— Things to do —
[1] Reproduce verbatim the portion of the post comparing Blender and Substance for texture painting, from "It’s not impossible" to "the game engine.".
[2] Resume the post comparing Blender and Substance for texture painting, picking up after its final sentence.

And another presentation:

That’s pretty funny considering Substance supports UDIM and Blender doesn’t yet (I saw it in the tracker though: Still there’s not much to argue, Substance is just better, at least right now. Blender for what I know doesn’t have: a PBR viewport (until eevee), material painting instead of texture painting (painting on several images at once), vectorized strokes (paint at 128x128 resolution, output at 4k/8k), layers/groups (in Blender each layer is a separate image), filters, generators (for making masks of baked textures or just procedural “noise” textures), height-to-normal painting and much more (already TLDR). :stuck_out_tongue:

I also disagree that you need perfect UVs, it’s more important for setting up texel resolution, but with triplanar projection for fill layers and other ways to get around seams you don’t need perfect UVs at all. Besides if you want to redo your UVs you can do that and then just import the file again, reprojecting the strokes on the new mesh (assuming the geometry itself didn’t change).

It’s not impossible to make something better in Blender though. For example there’s the PBR Painter addon. Still, making something really good would require real developer work (maybe after 2.8?). Right now I think texture painting is still one of the weaker parts in Blender along with the VSE and the game engine.

— Dataset content —

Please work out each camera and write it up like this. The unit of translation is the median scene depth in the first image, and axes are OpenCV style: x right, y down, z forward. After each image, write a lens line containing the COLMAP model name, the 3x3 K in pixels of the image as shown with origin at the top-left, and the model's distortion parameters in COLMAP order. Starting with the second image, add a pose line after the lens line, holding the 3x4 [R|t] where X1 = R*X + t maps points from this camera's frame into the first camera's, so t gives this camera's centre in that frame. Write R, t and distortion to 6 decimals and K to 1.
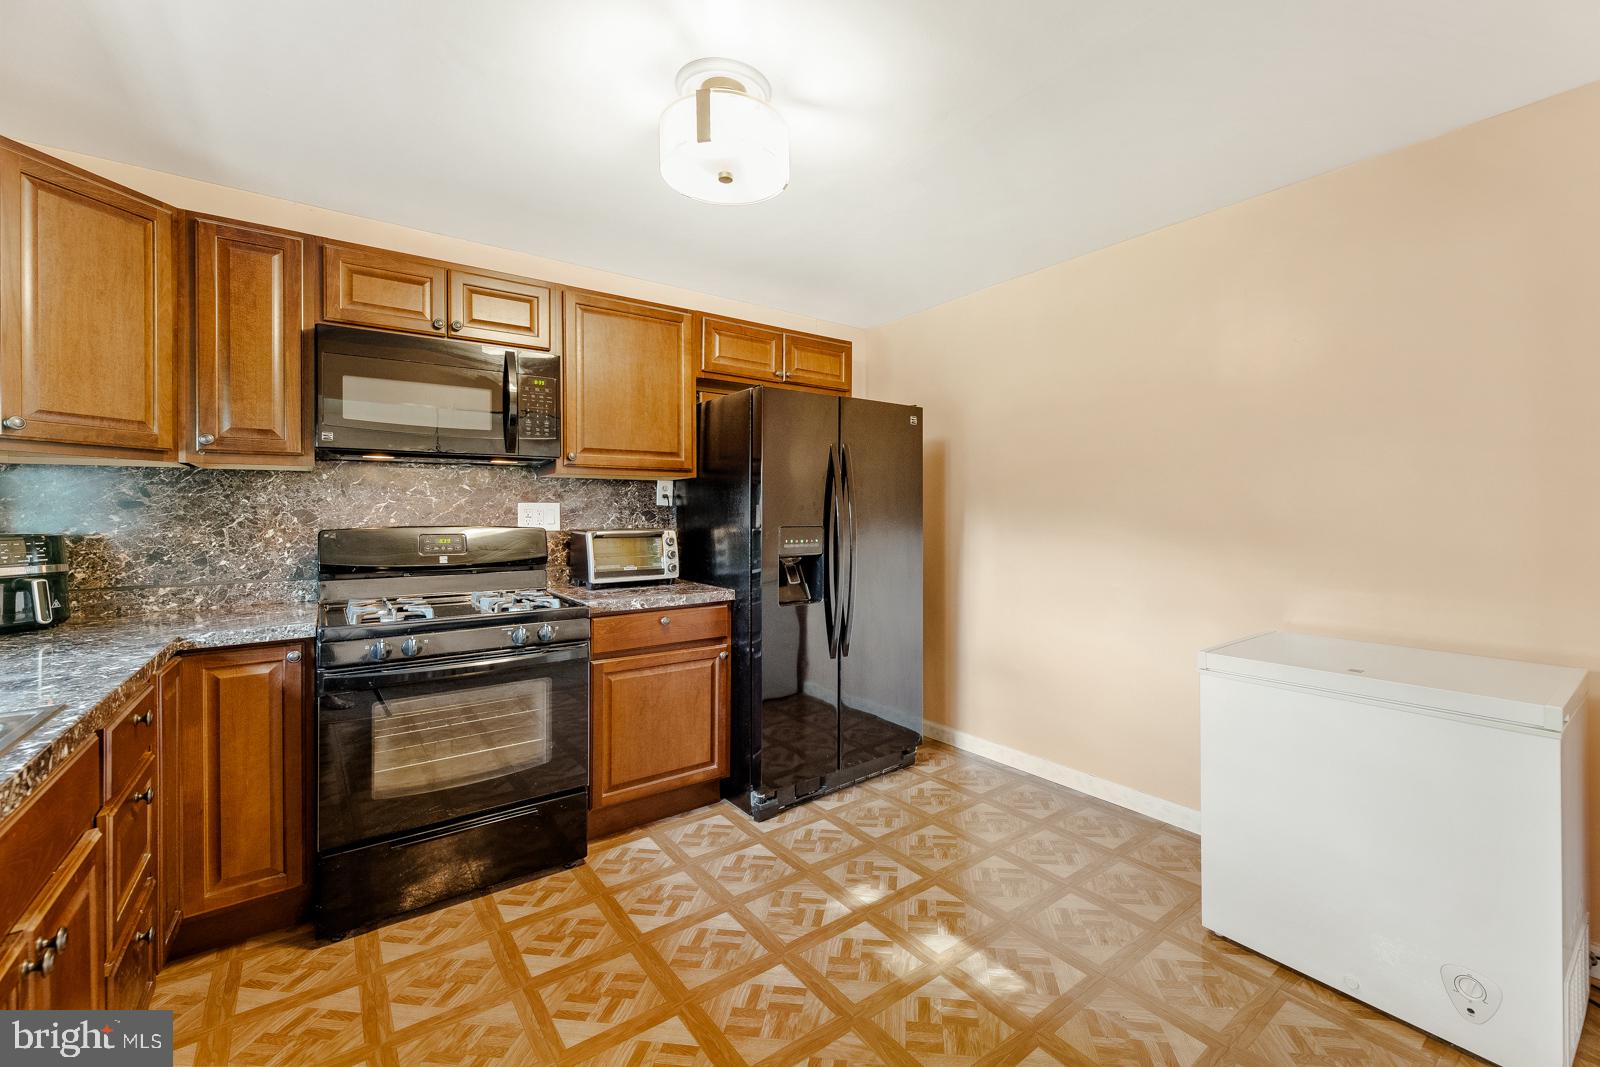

— Expected outputs —
[1]
It’s not impossible to make something better in Blender though. For example there’s the PBR Painter addon. Still, making something really good would require real developer work (maybe after 2.8?). Right now I think texture painting is still one of the weaker parts in Blender along with the VSE and the game engine.

[2]
By perfect UVs I meant nonoverlapping UVs that fit in 0-1 space. Otherwise bakes fail and all generators that feed on these bakes as well. That on the other hand demands that you collapse your modifier stack/lose history, then do UVs manually. All is good for relatively simple game characters, but complex stills and film level stuff - it’s a different story. In contrast in Blender you could use curvature (bevel node) without bake nor even UV as Edge Wear mask. You could first create Highpoly HD textured model and bake it all down onto final LP. You can model HP and texture same time, worry of LP only when you’re 100% certain in design and client has given thumbs up. I keep referencing to this video:

That’s why it is important to get good Curvature (convex, concave) and AO masking in Blender.

You mean like using Blender’s Vertex Paint layers to modulate mixtures of different shaders?

If you need masks with intricate detail and massive variation, then you need textures as your resolution is otherwise dependent on the vertex count.

Also, Substance Designer was originally targeting game creators, but there’s a lot of professional-grade CG art out there that heavily makes use of maps created in the software. That and the fact that Allegorithmic now has the world’s only actively developed software designed specifically for texture creation.

I don’t see why having non overlapping UVs makes UVs perfect, it’s pretty easy to do. Even easier in film when you can split the character per limb/part and use UDIM. Same for the modifiers, I doubt people actually animate with modifiers unapplied (except armature, subdiv modifiers with opensubdiv) because it makes things really slow. If you need to change the character later you can do that on your saved character with the modifiers still there, then copy the UVs from the applied (old) character using data transfer (or other methods).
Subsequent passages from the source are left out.